What makes it worse is that it wasn't the Rangers striker's fault. Miller will run all day, but he has little control over whether he gets the ball played into him in space. Against Macedonia he sprinted into space so often that he looked as if he'd never stop, circling the home penalty area like a demented Duracell bunny in an effort to find the time and space to allow him to be brought into play. Some hope.
Against a three-man defence that should have been there for the taking for a player of Miller's pace, not once did he receive the ball facing goal in a position where he could do any damage. Indeed, Scotland were so laboured that when he did receive the ball it was with his back to goal and a mob of Macedonians in attendance. Mitreski dispossessed him twice, but he was by no means the only one as an encircled Miller coughed up possession time and again.
As his memorable contribution in the recent Old Firm game showed, Miller is a player in form, a player who should have been the spearhead of Scotland's attack. Instead he started as a peripheral figure in the glare of the Skopje sun and failed to make any meaningful contribution to a game that passed him by.
Not that he didn't put himself about. He was there in the box when Darren Fletcher's header came back to him on one of the few occasions when Scotland threatened, but he ballooned the ball harmlessly behind. And he should have had a penalty after the break just seconds before James McFadden was also scythed down and received a yellow card for his protestations. But by the time Miller was replaced with 10 minutes to go, he was a shadow of the player who has scored six goals for Scotland in six starts.
Miller's travails were all the more painfully apparent because his reward-to-effort ratio was in directly inverse proportion to that of his opposite number, Goran Pandev. Sure, the Lazio striker had a contemptible habit of flinging himself to the floor whenever a Scot had the temerity to challenge him, but when Macedonia's talisman wasn't indulging in gamesmanship he produced an effortless masterclass. Pandev looks far older than 25 and ran with all the energy of an arthritic 35-year-old. But when it came to exercising his brain he was streets ahead. Where Miller stayed tight on the last man until the very end, Pandev roamed in search of space. When Scotland's back four stood off the Macedonians in the first half, Pandev played right up on Gary Caldwell, moving into the hole after the break, pulling the Scotland defence out of alignment and directing operations with some aplomb.
Some of his touches were reminiscent of an ageing Gheorghe Hagi at his insoucient best, especially a first-half volley from outside of the box when he had to pause and take a step backwards before twisting his body to fire off a perfectly-timed shot that Caldwell did well to block.

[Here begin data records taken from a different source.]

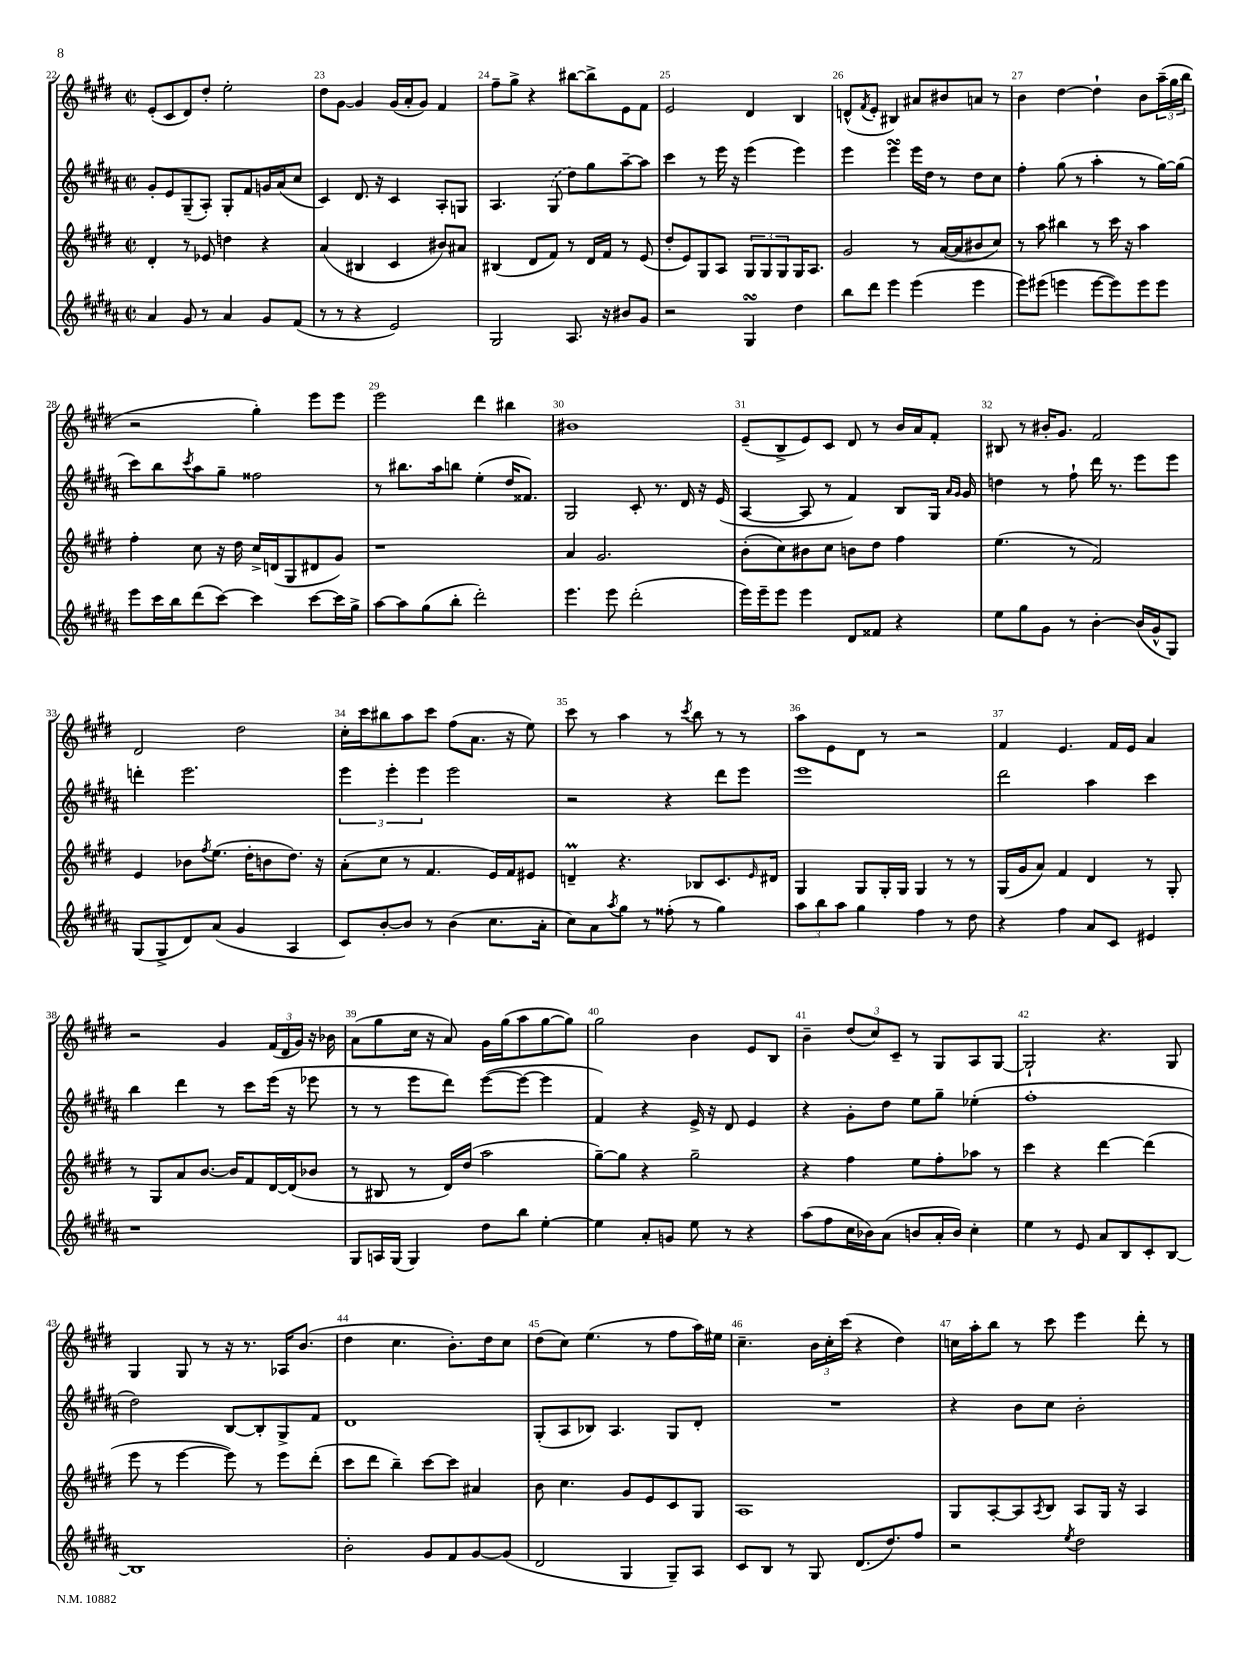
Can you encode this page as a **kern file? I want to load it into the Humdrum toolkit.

**kern	**kern	**kern	**kern
*staff4	*staff3	*staff2	*staff1
*clefG2	*clefG2	*clefG2	*clefG2
*k[f#c#g#d#a#]	*k[f#c#g#d#]	*k[f#c#g#d#a#]	*k[f#c#g#d#]
*M2/2	*M2/2	*M2/2	*M2/2
*met(c|)	*met(c|)	*met(c|)	*met(c|)
4a#	4d#'	8g#'	(8e'
.	.	8e	8c#
8g#	8r	(8G#~	8d#)
8r	8e-	8A#')	8dd#'
4a#	4dd	8G#'	2ee'
.	.	8f#	.
8g#	4r	16g	.
.	.	(16a#	.
(8f#	.	8cc#	.
=	=	=	=
8r	(4a	4c#)	8dd#
8r	.	.	[8g#
4r	4B#	8.d#	4g#]
.	.	16r	.
2e)	4c#	4c#	(16g#
.	.	.	16a'
.	.	.	8g#)
.	8b#)	8A#'	4f#
.	8a#	8G	.
=	=	=	=
2G#	(4B#	4.A#	8ff#~
.	.	.	8gg#^
.	8d#	.	4r
.	8f#)	(8G#	.
8.A#	8r	8dd#)	[8bb#
.	16d#	8gg#	8bb#^]
16r	16f#	.	.
8b#	8r	[8aa#~	8e
8g#	(8e	8aa#]	8f#
=	=	=	=
2r	8dd#'	4ccc#	2e
.	8e)	.	.
.	8G#	8r	.
.	8A	16eee	.
.	.	16r	.
4G#	12G#	(4eee	4d#
.	12G#	.	.
.	12G#	.	.
4dd#	16G#	4eee)	4B
.	8.A	.	.
=	=	=	=
8bb	2g#	4eee	(8d^^
.	.	.	8qf#
8ddd#	.	.	8e'
4eee	.	4eee	4B#)
(4eee	8r	16eee	8a#
.	.	16dd#	.
.	([16a	8r	8b#
.	16a]	.	.
4eee	8b#	8dd#	8a
.	8cc#)	8cc#	8r
=	=	=	=
8eee)	8r	4ff#'	4b
(8eee#	8aa	.	.
4eee	4bb#	(8gg#	[4dd#
.	.	8r	.
[8eee	8r	4aa#'	4dd#`]
8eee])	16ccc#	.	.
.	16r	.	.
8eee	4aa	8r	8b
8eee	.	[16gg#)	(24aa~
.	.	.	24gg#
.	.	(16gg#]	.
.	.	.	24bb
=	=	=	=
8eee	4ff#'	8ccc#)	2r
16ccc#	.	8bb	.
16bb	.	.	.
.	.	8qccc#	.
(8ddd#	8cc#	8aa#	.
[8ccc#)	16r	8gg#~	.
.	16dd#	.	.
4ccc#]	16cc#^	2ff##	4gg#')
.	(16d	.	.
.	8G#	.	.
[8ccc#	8d#	.	8eee
16ccc#]	8g#)	.	8eee
16gg#^	.	.	.
=	=	=	=
[8aa#	1r	8r	2eee
8aa#]	.	8.bb#	.
(8gg#	.	.	.
.	.	16aa#	.
8bb'	.	8bb	.
2ddd#')	.	(4ee'	4ddd#
.	.	16dd#	4bb#
.	.	8.f##)	.
=	=	=	=
4.eee	4a	2G#	1b#
.	2.g#	.	.
8eee	.	.	.
(2ddd#'	.	8c#'	.
.	.	8.r	.
.	.	16d#	.
.	.	16r	.
.	.	(16e	.
=	=	=	=
16eee)	(8b'	[4A#	(8e~
16eee~	.	.	.
8eee	8cc#)	.	8B^
4eee	8b#	8A#]	8e)
.	8cc#	8r	8c#
8d#	8b	4f#)	8d#
8f##	8dd#	.	8r
4r	4ff#	8B	16b
.	.	.	16a
.	.	16G#	8f#'
.	.	16qqa#	.
.	.	16qqg#	.
.	.	16g#	.
=	=	=	=
8ee	(4.ee	4dd	8B#
8gg#	.	.	8r
8g#	.	8r	16b#'
.	.	.	8.g#
8r	8r	8ff#`	.
[4b'	2f#)	16ddd#	2f#
.	.	8.r	.
(16b]	.	8eee	.
16g#^^	.	.	.
8G#)	.	8eee	.
=	=	=	=
(8G#	4e	4ddd'	2d#
8G#^	.	.	.
8d#)	8b-	2.eee	.
.	8qff#	.	.
(8a#	(8.ee	.	.
4g#	.	.	2dd#
.	16dd#'	.	.
.	8b	.	.
4A#	8.dd#)	.	.
.	16r	.	.
=	=	=	=
8c#)	(8a'	6eee	16cc#'
.	.	.	16ccc#
[8b'	8cc#	.	8bb#
.	.	6eee'	.
8b]	8r	.	8aa
.	.	6eee	.
8r	4.f#	.	8ccc#
(4b	.	2eee	(8ff#
.	.	.	8.a
8.cc#	16e)	.	.
.	16f#	.	16r
.	8e#	.	8ee)
16a#'	.	.	.
=	=	=	=
8cc#)	4d~	2r	8ccc#
8a#	.	.	8r
8qaa#	.	.	.
8gg#	4.r	.	4aa
8r	.	.	.
(8ff##'	.	4r	8r
.	.	.	8qccc#
8r	8B-	.	8bb
4gg#)	8.c#	8ddd#	8r
.	.	8eee	8r
.	16qqe	.	.
.	16d#	.	.
=	=	=	=
12aa#	4G#	1eee	8aa
12bb	.	.	.
.	.	.	8e
12aa#	.	.	.
4gg#	8G#	.	8d#
.	16G#'	.	8r
.	16G#	.	.
4ff#	4G#	.	2r
8r	8r	.	.
8dd#	8r	.	.
=	=	=	=
4r	(16G#	2ddd#	4f#
.	16g#	.	.
.	8a)	.	.
4ff#	4f#	.	4.e
8a#	4d#	4aa#	.
8c#	.	.	16f#
.	.	.	16e
4e#	8r	4ccc#	4a
.	8G#'	.	.
=	=	=	=
1r	8r	4bb	2r
.	8G#	.	.
.	8a	4ddd#	.
.	[8.b	.	.
.	.	8r	4g#
.	16b]	.	.
.	8f#	8ccc#	.
.	[16d#	(16eee	(24f#
.	.	.	24d#
.	(16d#]	16r	.
.	.	.	24g#)
.	8b-	8eee-	16r
.	.	.	16b-
=	=	=	=
8G#	8r	8r	(8a
16A	8B#	8r	8gg#
(16G#	.	.	.
4G#)	8r	8eee	16cc#
.	.	.	16r
.	16d#)	8ddd#)	8a)
.	(16dd#	.	.
8dd#	2aa	([8eee	16g#
.	.	.	(16gg#
8bb	.	8eee_	8aa
[4ee'	.	4eee]	[8gg#
.	.	.	8gg#])
=	=	=	=
4ee]	[8gg#~)	4f#)	2gg#
.	8gg#]	.	.
8a#'	4r	4r	.
8g	.	.	.
8ee	2gg#~	16e^	4b
.	.	16r	.
8r	.	8d#	.
4r	.	4e	8e
.	.	.	8B
=	=	=	=
(8aa#	4r	4r	4b~
8ff#	.	.	.
16cc#	4ff#	8g#'	(12dd#
16b-)	.	.	.
.	.	.	12cc#)
(8a#	.	8dd#	.
.	.	.	12c#~
8b	8ee	8ee	8r
16a#'	8ff#'	8gg#~	8G#
16b)	.	.	.
4cc#'	8aa-	(4ee-'	8A
.	8r	.	[8G#
=	=	=	=
4ee	4ccc#	1ff#'	2G#`]
8r	4r	.	.
8e	.	.	.
8a#	[4ddd#	.	4.r
8B	.	.	.
8c#'	(4ddd#]	.	.
[8B	.	.	8G#
=	=	=	=
1B]	8eee	2dd#)	4G#
.	8r	.	.
.	[4eee	.	8G#
.	.	.	8r
.	8eee])	[8B	16r
.	.	.	8.r
.	8r	8B']	.
.	8eee	8G#^	16A-
.	.	.	(8.b
.	(8ddd#'	8f#	.
=	=	=	=
2b'	8ccc#	1d#	4dd#
.	8ddd#	.	.
.	4bb~)	.	4.cc#
8g#	[8ccc#	.	.
8f#	8ccc#]	.	8.b')
[8g#	4a#	.	.
.	.	.	16dd#
(8g#]	.	.	8cc#
=	=	=	=
2d#	8b	(8G#'	(8dd#
.	4.cc#	8A#	8cc#)
.	.	8B-)	(4.ee
.	.	4.A#	.
4G#	8g#	.	.
.	8e	.	8r
8G#~)	8c#	8G#	8ff#
8A#	8G#	8d#'	16aa)
.	.	.	16ee#
=	=	=	=
8c#	1A	1r	4.cc#~
8B	.	.	.
8r	.	.	.
8G#	.	.	24b
.	.	.	24cc#'
.	.	.	(24ccc#
(8.d#	.	.	4r
8.dd#)	.	.	.
.	.	.	4dd#)
8ff#	.	.	.
=	=	=	=
2r	8G#	4r	16cc
.	.	.	16aa'
.	[8A'	.	8bb
.	8A]	8b	8r
.	8qA	.	.
.	8B	8cc#	8ccc#
8qee	.	.	.
2dd#	8A	2b'	4eee
.	16G#	.	.
.	16r	.	.
.	4A	.	8ddd#'
.	.	.	8r
==	==	==	==
*-	*-	*-	*-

His incisive passes put team-mates into space around the Scotland penalty box. Suddenly it's not so difficult to believe that Macedonia held England 0-0 at Old Trafford and Holland 2-2 at home, and beat Croatia 2-0 in Skopje.
If it was a bad day for Miller, he can at least spare a thought for his friend Jenny Watson from Musselburgh. She was one of 1,000 fans with tickets turned away by Macedonian riot police. Hers was a rare silver lining on a very dark cloud.